- **Metin alıntısı**

Saçı dönüştürdüğünüz ve ilişkilendirmeler yaptığınız sürece yaratırsınız, yaratmaya başlarsınız…

Burada marifet saçı toka, boya, yıkama, kesme, berber çemberinden çıkartmaktır. Farklı anlamlar ve biçimler yükleyebilmektir. Ve en önemlisi ilişkilendirmeler yapabilmektir. İşte o zaman iletişim başlar. O zaman düzenleme başlar. O zaman tasarım başlar.

Görsel düşündüğümüzde görülüyor ki çoğalma var… Ezberleri kırma var. Teklikten çıkmak var. Çoğul olmak var, çok sesli olmak var. Bireysel farklılıklara dayanan zenginlikler var.


İletişim çoğalmadır. Ve iletişimin binbir çeşidi vardır. Dersimizin iletişimi sözün yanında renkle, biçimle, tasarımla, yaratıcılıkla gerçekleştirilir…

İletişimde, yaratmada, tasarımların beyinden güne çıkmasında genellemelerin içinde kendi kendinizi yok etmek bulunmaz… İlk sorun budur. Çünkü başkaları değil bunu kendinize siz yapıyorsunuz.

- **Görev**
Saç ve yaratıcılık üzerine olan metinde "Saçı dönüştürdüğünüz ve" sözlerinden "zaman tasarım başlar." sözlerine kadar olan bölümü, hiçbir şeyini değiştirmeden aynen yazın.

- **Gösterilen veriler**
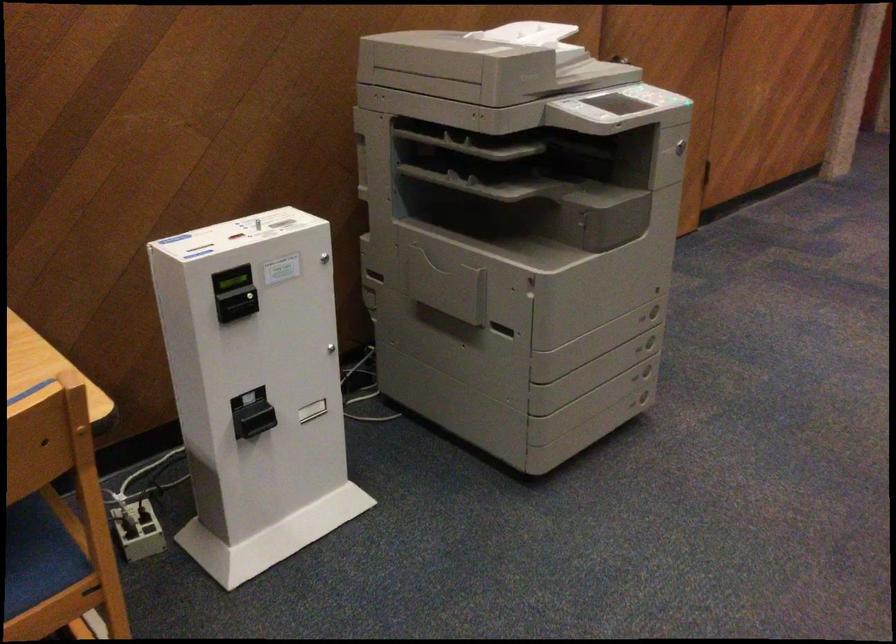
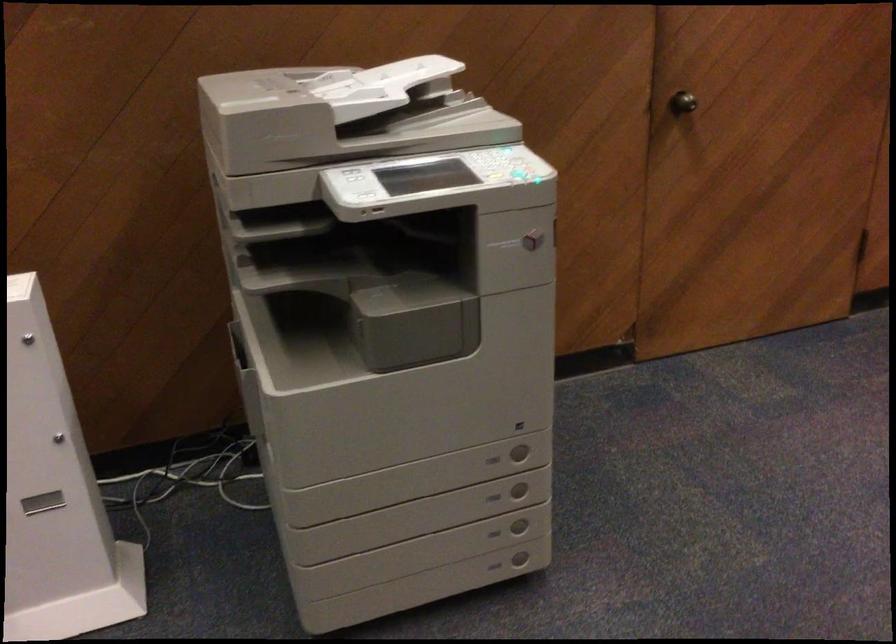
Find the pixel in the second image that matches the point at 633,406 in the first image.

(494, 567)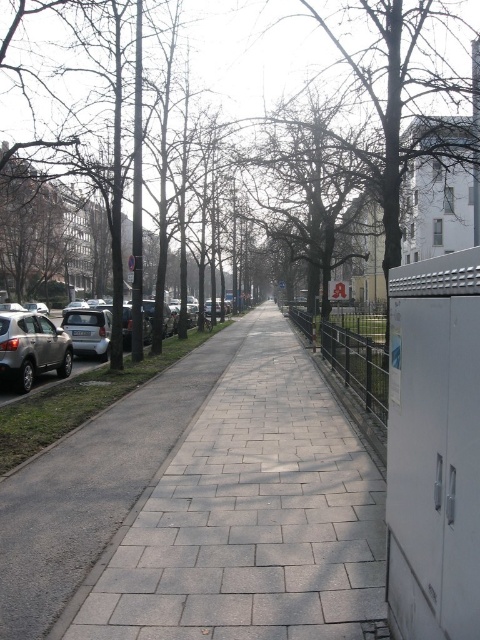
You are a delivery person trying to park your vehicle in the parking area near the gray concrete pavement at center and the satin silver suv at left. Considering the size of the available parking spots, can your standard size delivery van fit between them?

The gray concrete pavement at center is larger in size than the satin silver suv at left. Since the pavement is bigger, the standard size delivery van should fit between them as there is enough space provided by the larger pavement area.

You are standing at the entrance of the pathway and want to walk to the gray concrete pavement at center. According to the scene description, where should you head?

The gray concrete pavement at center is located at point [249,516], so you should head towards the center of the pathway where the coordinates indicate its position.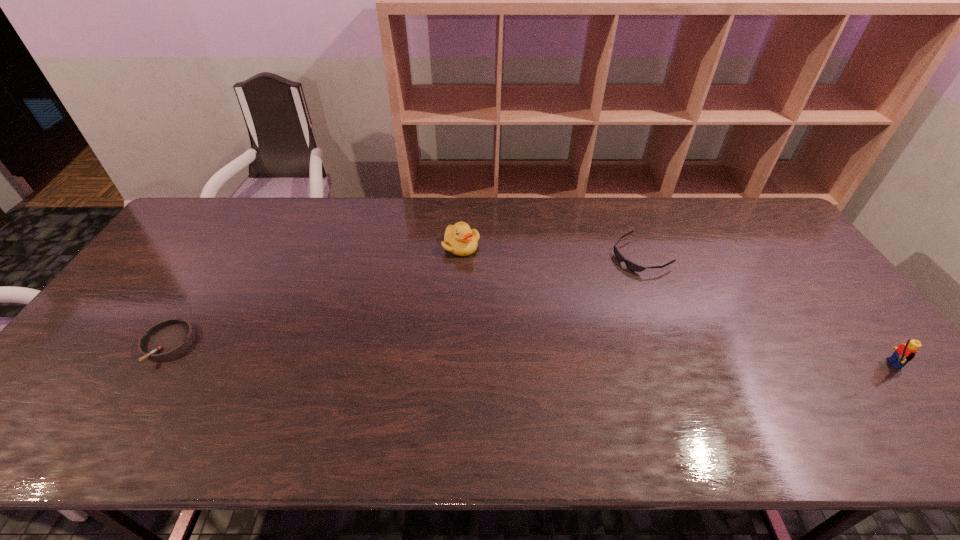
I want to click on the third closest object to the tallest object, so (166, 339).

Locate an element on the screen. free point that satisfies the following two spatial constraints: 1. on the front side of the second shortest object; 2. on the front-facing side of the Lego is located at coordinates (155, 364).

Locate an element on the screen. This screenshot has height=540, width=960. vacant region that satisfies the following two spatial constraints: 1. on the back side of the shortest object; 2. on the right side of the leftmost object is located at coordinates (224, 255).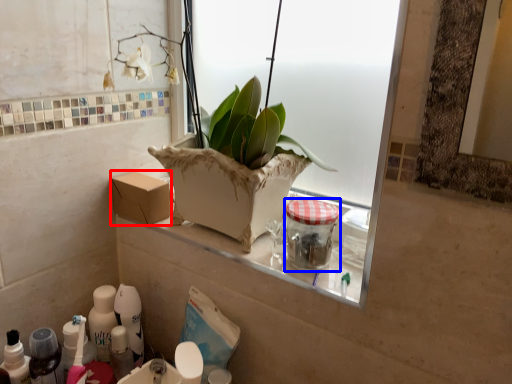
Question: Which object is closer to the camera taking this photo, cardboard box (highlighted by a red box) or glass jar (highlighted by a blue box)?

Choices:
 (A) cardboard box
 (B) glass jar

Answer: (B)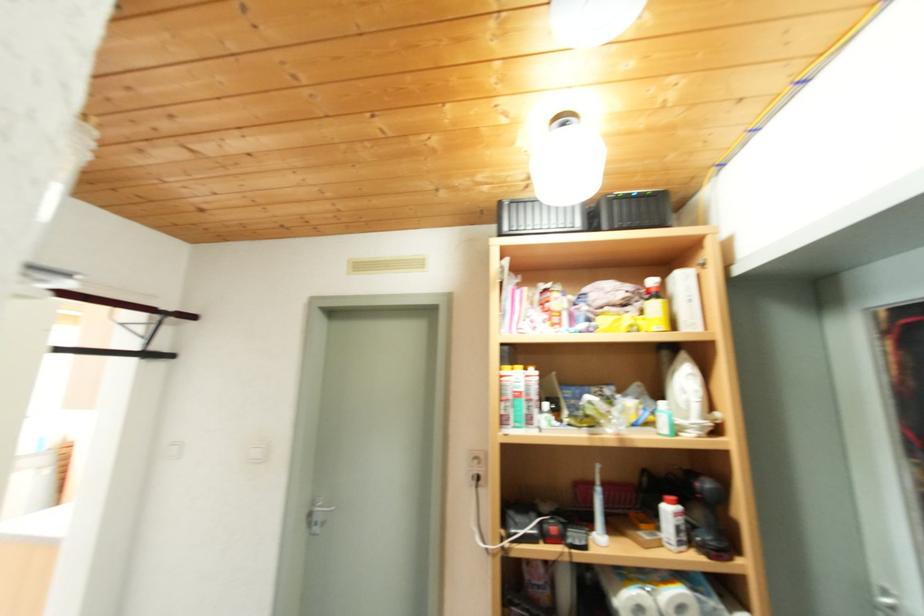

- **Alıştırma çıktısı**
Saçı dönüştürdüğünüz ve ilişkilendirmeler yaptığınız sürece yaratırsınız, yaratmaya başlarsınız…

Burada marifet saçı toka, boya, yıkama, kesme, berber çemberinden çıkartmaktır. Farklı anlamlar ve biçimler yükleyebilmektir. Ve en önemlisi ilişkilendirmeler yapabilmektir. İşte o zaman iletişim başlar. O zaman düzenleme başlar. O zaman tasarım başlar.